Business Model et innovation

La notion de Business Model est de plus en plus utilisée par les entreprises pour expliciter leur activité économique. Elle permet notamment aux entreprises en création de vendre leur activité à des investisseurs avant de générer des revenus.

En Sciences de gestion, cette notion n’est pas encore stabilisée, elle renvoi suivant les auteurs à des définitions axées sur la gestion opérationnelle, « les choix que font les entreprises des entreprises pour générer des revenus » (Lecocq et al., 2006) ou encore le positionnement stratégique de l’entreprise, c’est à dire « le positionnement dans le réseau de valeur et l’avantage compétitif de l’entreprise afin de générer des revenus » (Schweizer, 2005).
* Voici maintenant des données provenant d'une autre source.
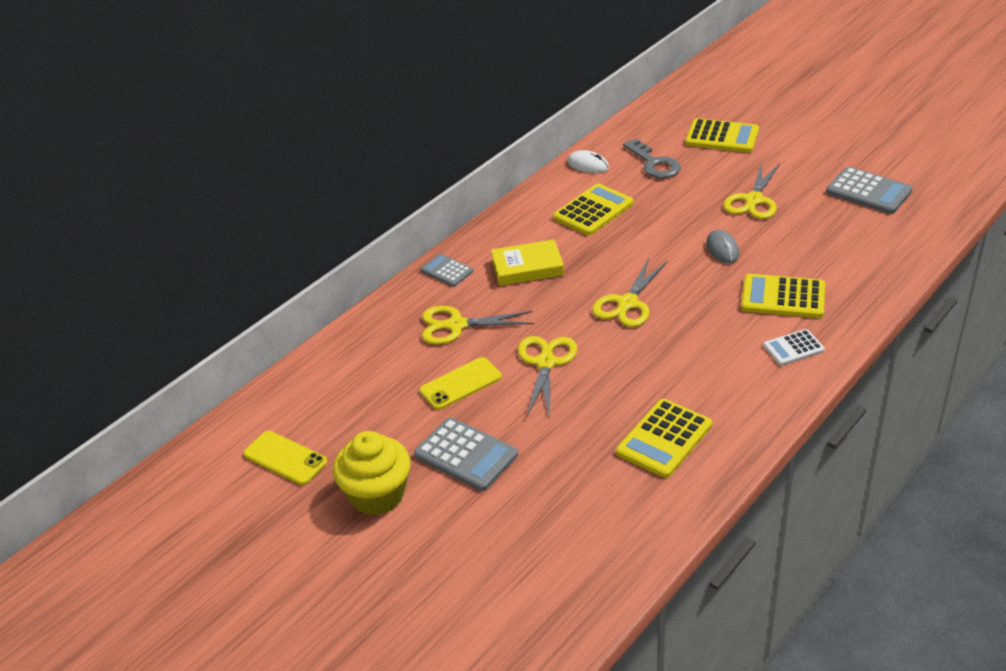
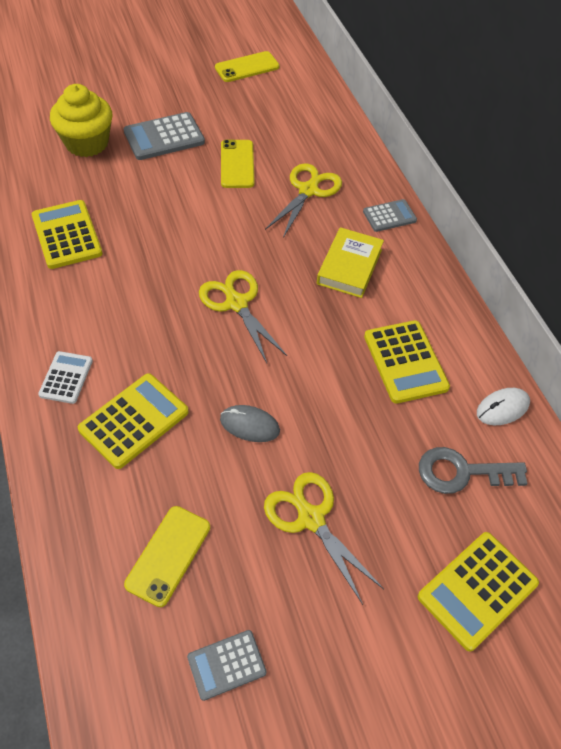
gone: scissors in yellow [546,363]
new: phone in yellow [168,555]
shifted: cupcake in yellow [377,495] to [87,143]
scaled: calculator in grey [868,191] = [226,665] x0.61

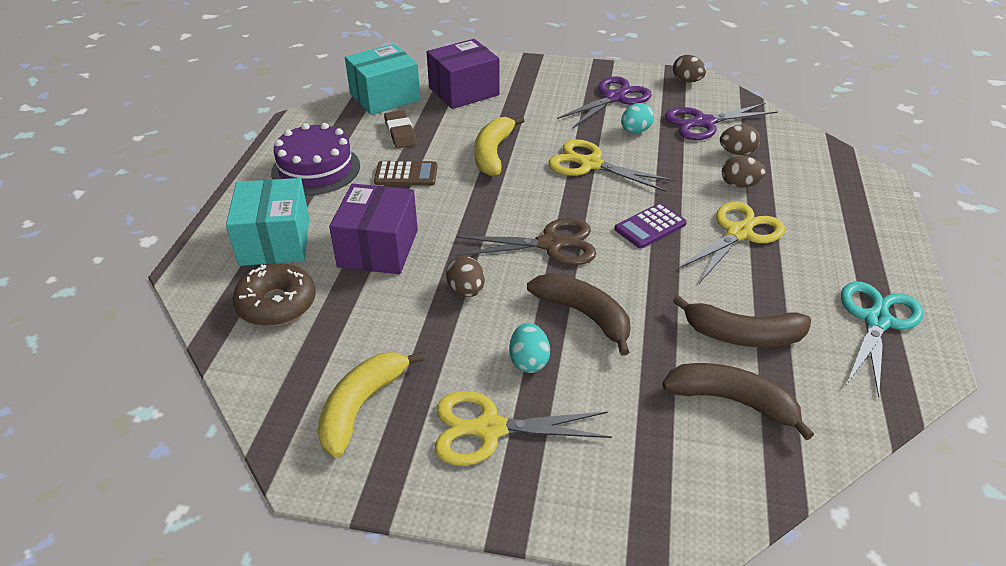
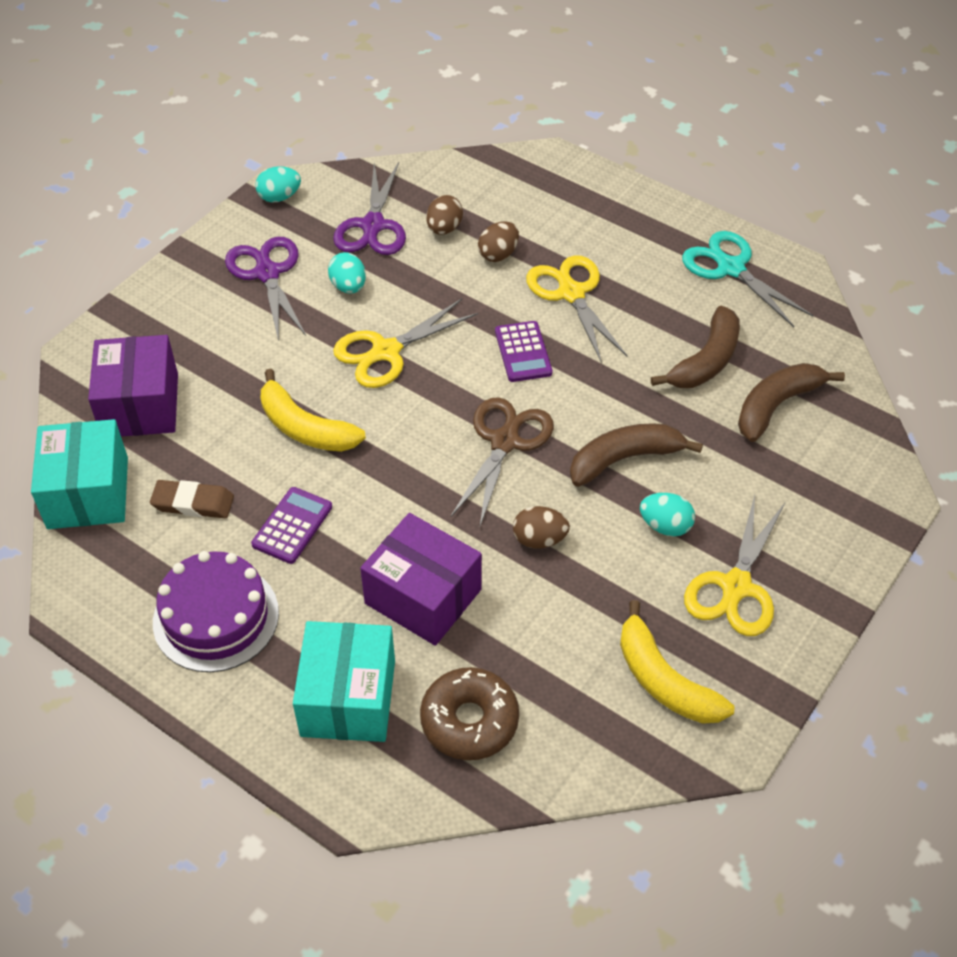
repainted: calculator in brown [406,174] to calculator in purple [292,526]; egg in brown [687,81] to egg in turquoise [279,197]
rotated: box in turquoise [274,241] = [348,698] 75 degrees clockwise

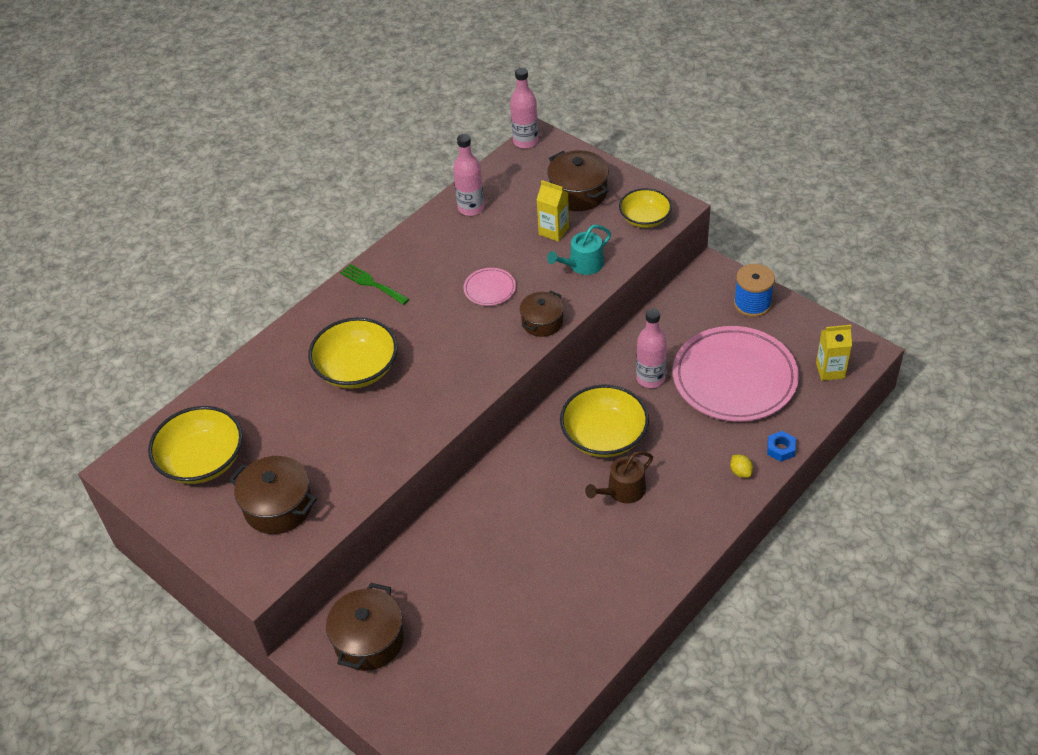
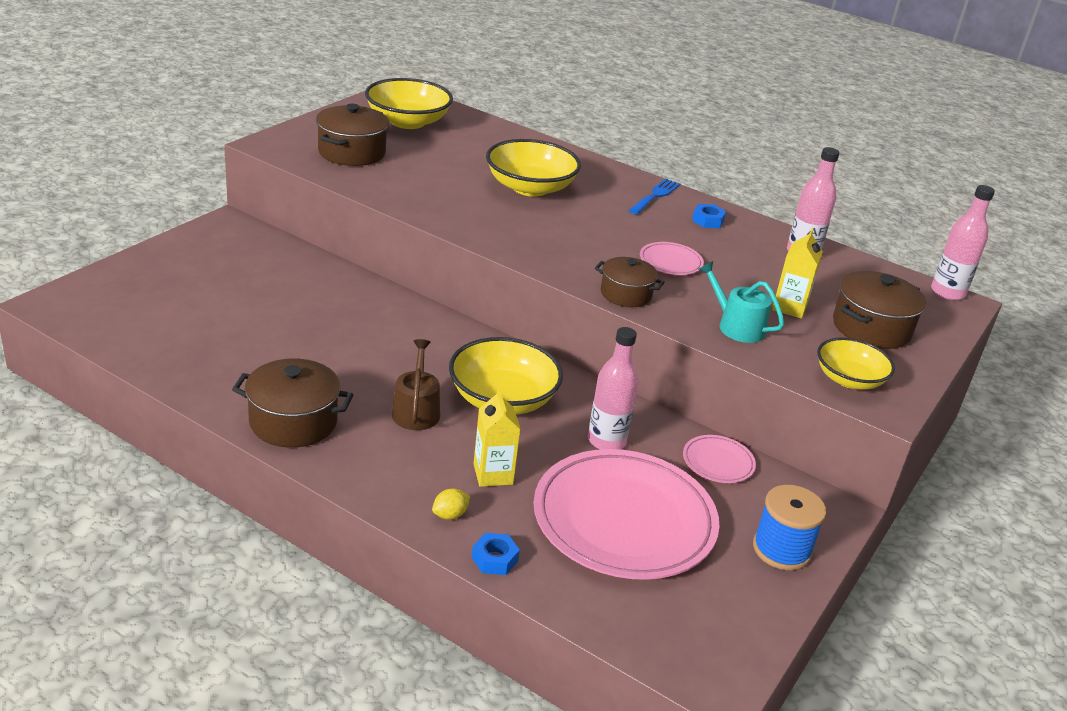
new: plate in pink [718,462]; nut in blue [708,221]
shifted: pot in brown [369,640] to [293,422]; carton in yellow [830,370] to [493,474]
repainted: fork in green [372,284] to fork in blue [655,195]
rotated: watering can in brown [622,491] = [416,410] 45 degrees clockwise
Il sert soit à répondre à comment on fait pour mettre en œuvre telle stratégie ou comment on justifie telle stratégie par rapport au business model mis en œuvre.

Pour Chesbrough, le busines Model sert à faire le lien entre les aspects opérationnel et économique (Chesbrough et al., 2002), il expose la proposition de valeur, le choix du segment de marché, la structure des coûts, le positionnement dans le réseau de valeur et la stratégie concurrentielle. On se situerait donc à un niveau meso, entre le niveau macro de la stratégie et le niveau macro, la mise en œuvre opérationnelle de cette stratégie. Cependant la définition de Chesbourg englobe trop d’éléments et ne permet pas de percevoir la valeur ajoutée du concept de busines model par rapport à la notion de valeur et de positionnent stratégique.

Le business Model permet avant tout un outil, soit pour réunir toutes les parties prenantes d’un projet d’entreprise à son démarrage (Jouisson, 2005) ou pour la mise en œuvre d’innovations stratégique (Lehmann-Ortega et al., 2005) pour une entreprise déjà en place. Une innovation stratégique consisterait de passer d’un business model existant à un nouveau business model. Cette innovation serait simplement perturbatrice si elle renouvelle la proposition de valeur pour les clients ou à la modification de la chaîne de valeur de l’entreprise et de rupture en cas de changement sur ces deux axes (Lehmann-Ortega et al., 2005). Ces auteurs définissent le business model comme les mécanismes permettant à une entreprise de créer de la valeur à travers la proposition de valeur faite à ses clients, son architecture de valeur (comprenant ses ressources, sa chaîne de valeur interne et externe), et de capter cette valeur pour la transformer en profit (modèle de revenue). De même que Amit et Zott définissent le business model comme une description du contenu, de la structure et de la gouvernance des transactions conçue de manière à générer de la valeur à travers l’exploitation d’opportunités d’affaires (Amit et al., 2001)

Business model et création de valeur

Dans ces deux dernières conceptions, les notions de création de valeur et de chaine de valeur interne et externe (réseau de valeur) sont mobilisées pour construire le business model. Un business model serait alors la modélisation des mécanismes permettant de créer de la valeur pour le client et de capturer cette valeur en flux de revenus pour l’entreprise.

Il peut y avoir une forte déconnection entre la création de valeur et la capture de la valeur. Dans le jeu vidéo par exemple, la création des nouveaux jeux se fait au sein de studios très créatifs qui ne capturent qu’une très faible part de la valeur. La chaîne de valeur interne n’est pas en adéquation avec le réseau de valeur. La commercialisation et le financement du jeu sont assurés par d’autres acteurs, les éditeurs et les distributeurs. Le business model des développeurs de jeu vidéo permet de comprendre cette situation. Face à un rapport de force très défavorable, ils sont se positionnés comme fournisseur de services de création de jeu et non comme producteur de jeu pour un public de joueur. Ils n’ont donc pas d’accès au marché final, leur nom apparaît au mieux en tout petit sur la boîte et ils sont souvent inconnus du joueur. On a dans ce cas une forte inadéquation entre leur chaine de valeur interne et le réseau de valeur qui aboutit à une très faible capture de la valeur créée.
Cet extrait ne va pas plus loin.